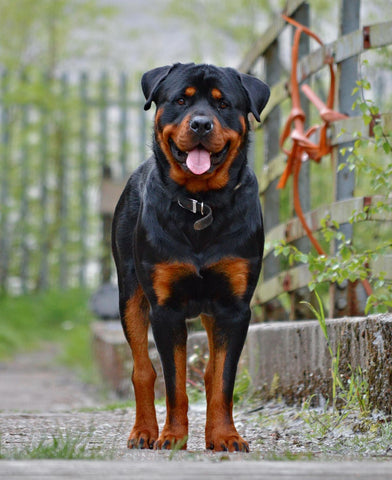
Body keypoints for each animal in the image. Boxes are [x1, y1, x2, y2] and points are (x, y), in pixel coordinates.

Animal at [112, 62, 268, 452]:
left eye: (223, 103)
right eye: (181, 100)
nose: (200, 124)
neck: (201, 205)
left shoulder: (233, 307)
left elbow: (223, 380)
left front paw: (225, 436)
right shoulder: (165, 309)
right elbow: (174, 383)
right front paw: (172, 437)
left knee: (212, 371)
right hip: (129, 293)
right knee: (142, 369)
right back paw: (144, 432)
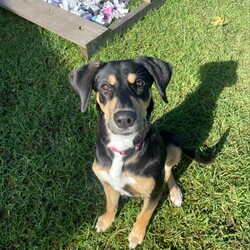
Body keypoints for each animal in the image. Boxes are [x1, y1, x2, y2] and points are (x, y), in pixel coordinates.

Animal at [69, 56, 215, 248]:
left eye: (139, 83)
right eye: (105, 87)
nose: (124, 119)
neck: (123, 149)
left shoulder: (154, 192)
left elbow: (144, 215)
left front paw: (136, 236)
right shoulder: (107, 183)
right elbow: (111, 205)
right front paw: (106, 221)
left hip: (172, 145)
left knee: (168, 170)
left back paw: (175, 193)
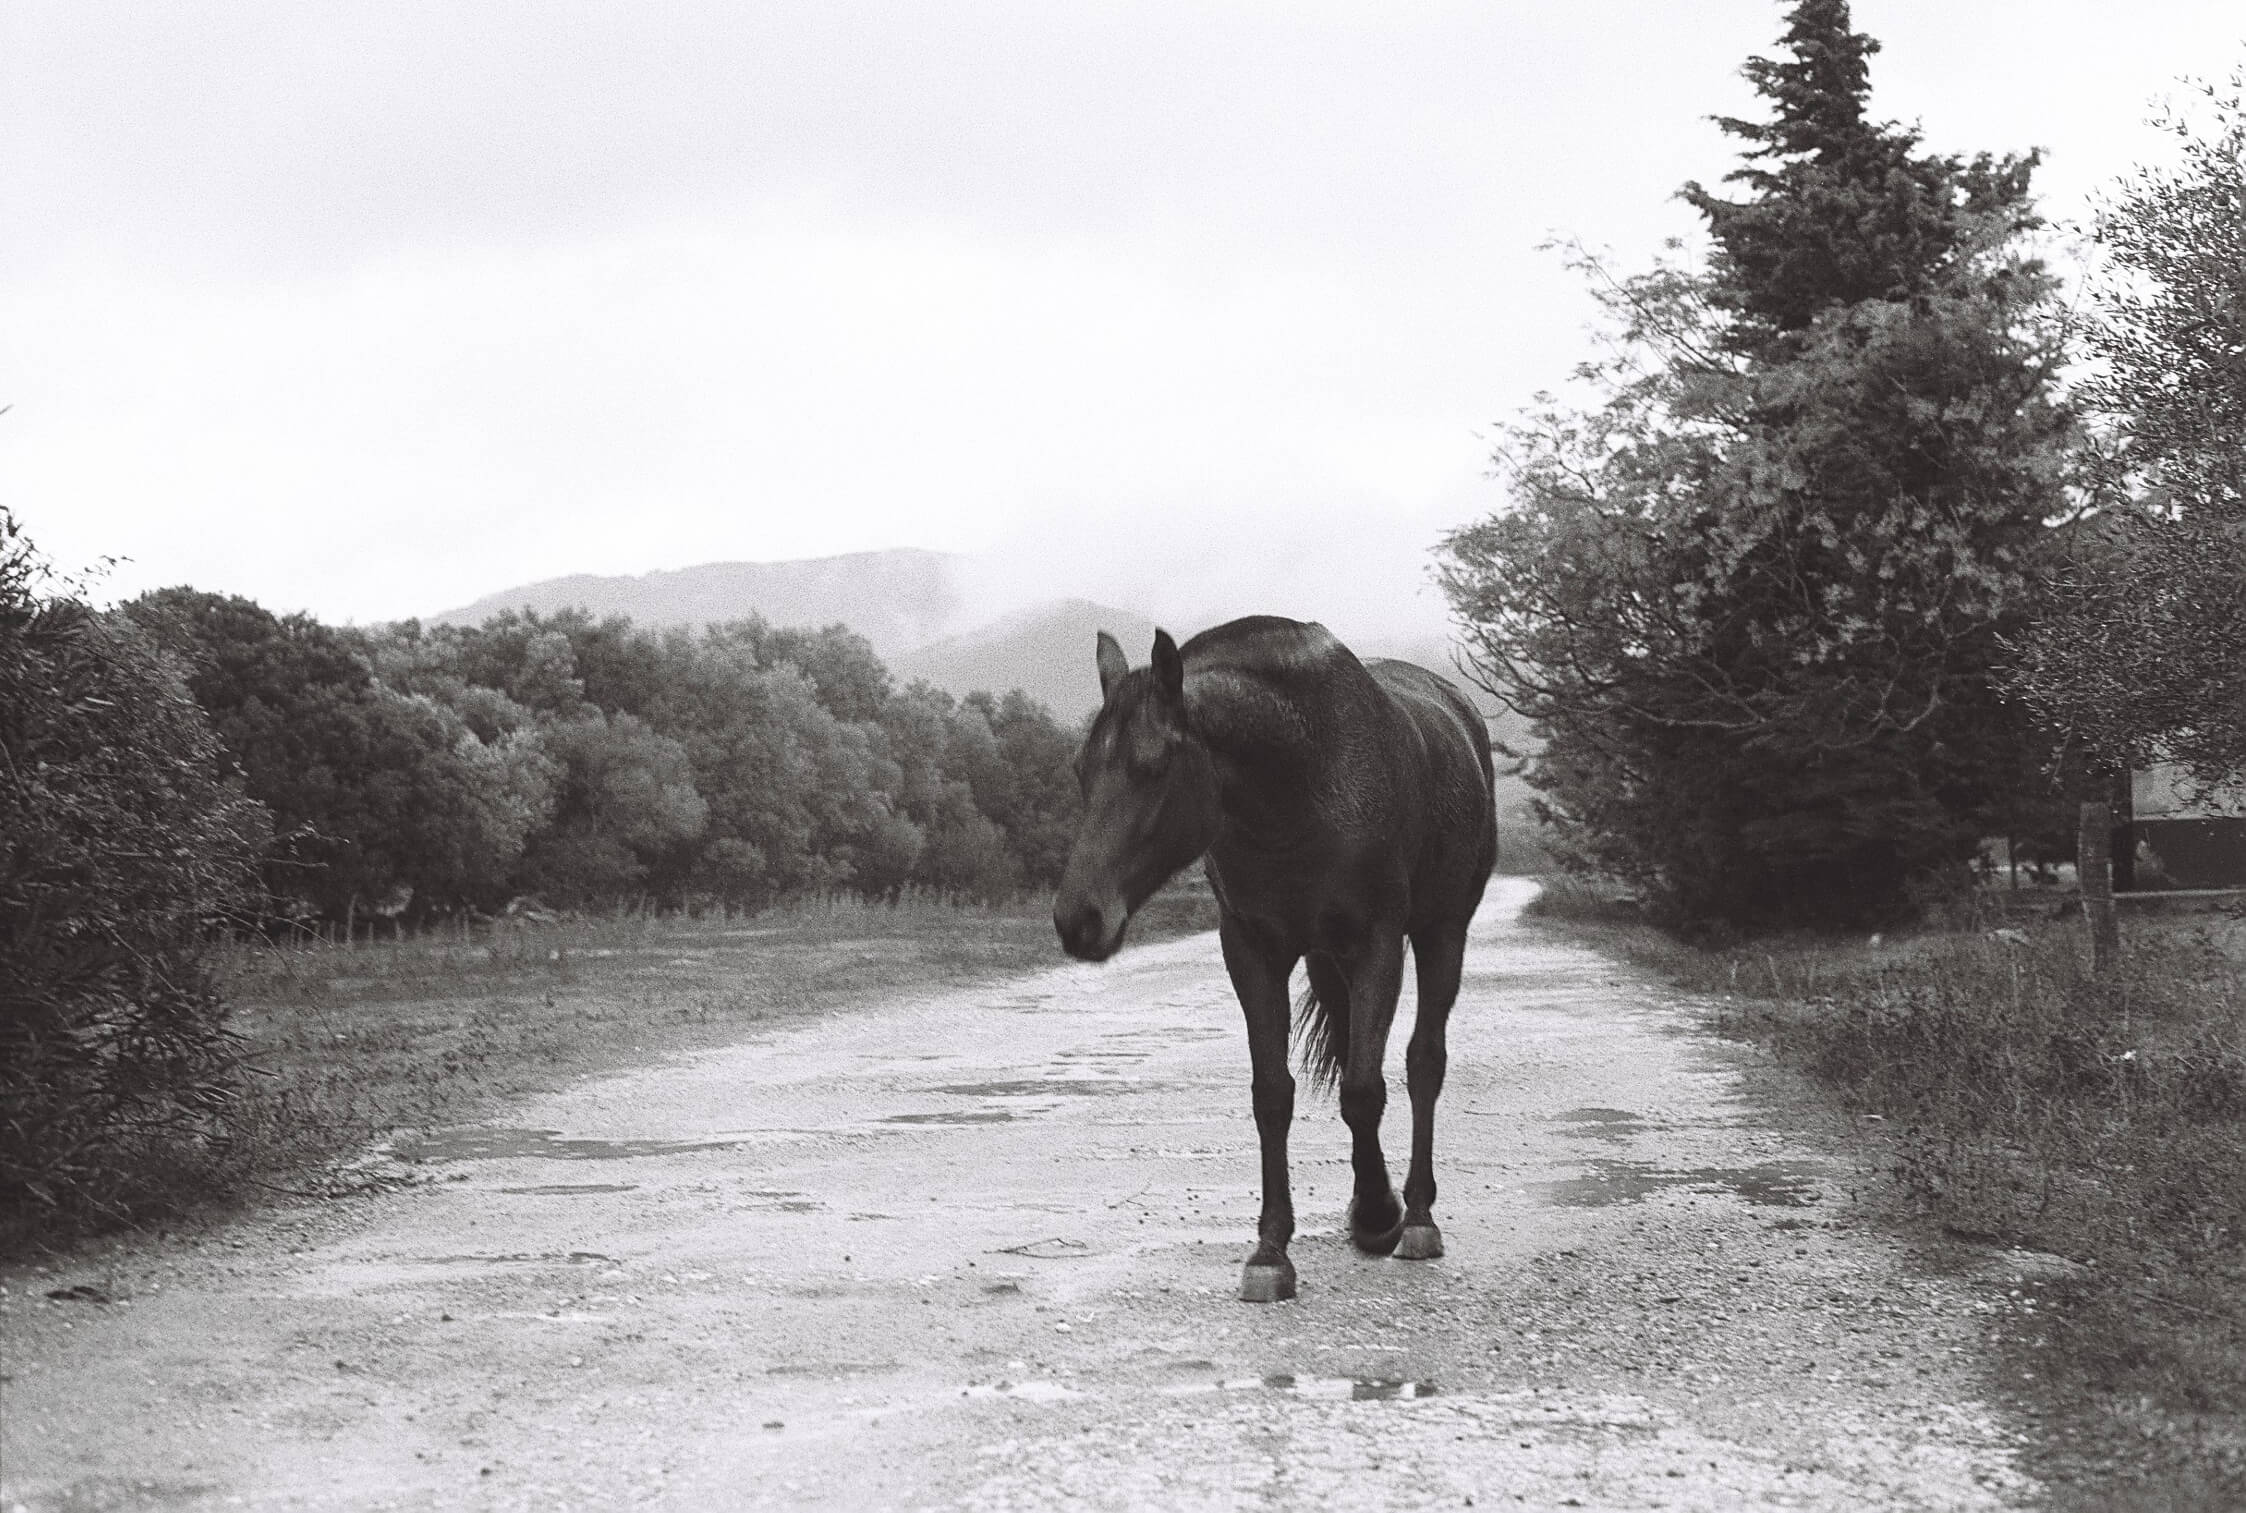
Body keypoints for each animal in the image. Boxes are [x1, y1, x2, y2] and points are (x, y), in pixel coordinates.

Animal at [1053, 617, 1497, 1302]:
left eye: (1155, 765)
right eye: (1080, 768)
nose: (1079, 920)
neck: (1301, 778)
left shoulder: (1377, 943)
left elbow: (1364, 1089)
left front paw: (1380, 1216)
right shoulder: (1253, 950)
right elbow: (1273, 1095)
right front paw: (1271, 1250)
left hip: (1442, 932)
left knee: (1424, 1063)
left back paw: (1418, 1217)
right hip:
============================================================
▶ _Task details_
Please reproduce, word for word, only the lines from the line that holds "right shoulder: (165, 309)" through the final line of the entries above, omitting any pictures.

▶ _Response below_
right shoulder: (165, 309)
right elbow: (174, 383)
right front paw: (172, 437)
left knee: (212, 371)
right hip: (129, 293)
right knee: (142, 369)
right back paw: (144, 432)
Body keypoints for each animal in the image. Boxes are [x1, y1, x2, y2] and points are (x, y), in pixel coordinates.

Animal at [69, 56, 215, 248]:
left eye: (139, 83)
right eye: (105, 87)
nose: (124, 119)
neck: (123, 149)
left shoulder: (154, 192)
left elbow: (144, 215)
left front paw: (136, 236)
right shoulder: (107, 183)
right elbow: (111, 205)
right front paw: (106, 221)
left hip: (172, 145)
left knee: (168, 170)
left back paw: (175, 193)
Body keypoints for each animal in the image. Boxes are [x1, y1, x2, y2] and points are (x, y), in pixel coordinates.

Animal at [1053, 617, 1497, 1302]:
left eye: (1155, 765)
right eye: (1080, 768)
nose: (1079, 920)
neck: (1301, 778)
left shoulder: (1377, 943)
left elbow: (1364, 1089)
left front paw: (1380, 1216)
right shoulder: (1253, 950)
right elbow: (1273, 1095)
right front paw: (1271, 1250)
left hip: (1442, 932)
left knee: (1424, 1063)
left back paw: (1418, 1217)
right hip:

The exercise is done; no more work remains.